# Spam. It's what's for dinner.



## Heather (Mar 20, 2007)

I am getting a little weary of the amount of spam the forum (admins) get. 
I'm tired of come-ons for: 
viagra
a larger penis
a longer penis
a harder penis

I'm tired of people trying to sell me OEM crap.

I'm tired of people registering with the birthday of March 28, 1983. Boy, was that a hard day for women around the world! 

This is the latest thing I am tired of....


> Ave, dear
> 
> Love is all we need and all we want from life. My heart is like
> an open book where you can write our love story, beautiful and
> ...



I particularly liked that the url was hotlove.com/kidding and yet in the next sentence she indicated she was serious.  Is she kidding or serious?!

Someone, please enlighten me.


----------



## Marco (Mar 20, 2007)

dip it in some scrambled eggs fry on both sides till lightly cooked serve with some ketchup and scrambled eggs. mmm mmm goodness


----------



## Heather (Mar 20, 2007)

Umm, i think you missed my point, Marco, dear. ity:


----------



## smartie2000 (Mar 21, 2007)

:rollhappy: sorry I can't help it...
I wonder how much crap the other forums are getting...any ppl against orchid growers send threats? ...hmm are there ppl against us?


----------



## NYEric (Mar 21, 2007)

Heather said:


> I'm tired of come-ons for:
> viagra
> a larger penis
> a longer penis
> a harder penis


Damn, there goes half my rap! :wink:


----------



## bwester (Mar 21, 2007)

Sorry, I sent the ones about the larger and longer penis, I just wanted to help people be a little more like me


----------



## Rick Barry (Mar 21, 2007)

Heather,

Don't be too critical. Mom's just trying to supplement her Social Security checks.
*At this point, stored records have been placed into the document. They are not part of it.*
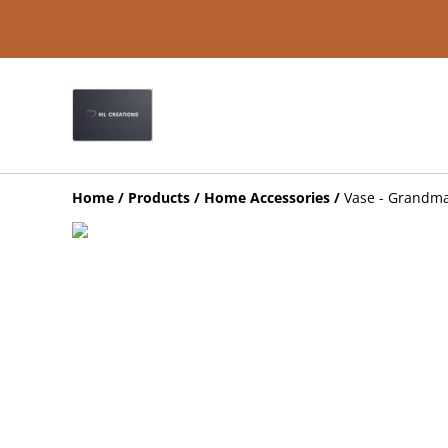
Home
/
Products
/
Home Accessories
/
Vase - Grandma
What with the pet food recall, it's getting tough for a retiree to put together a decent meal!

Rick


----------



## SlipperFan (Mar 21, 2007)

Heather said:


> Umm, i think you missed my point, Marco, dear. ity:


Hmmm -- maybe he's talking about penises...


----------



## Marco (Mar 21, 2007)

yech...nope..im talking about spam! oke:


----------



## NYEric (Mar 22, 2007)

SlipperFan said:


> Hmmm -- maybe he's talking about penises...


OUCH!!!


----------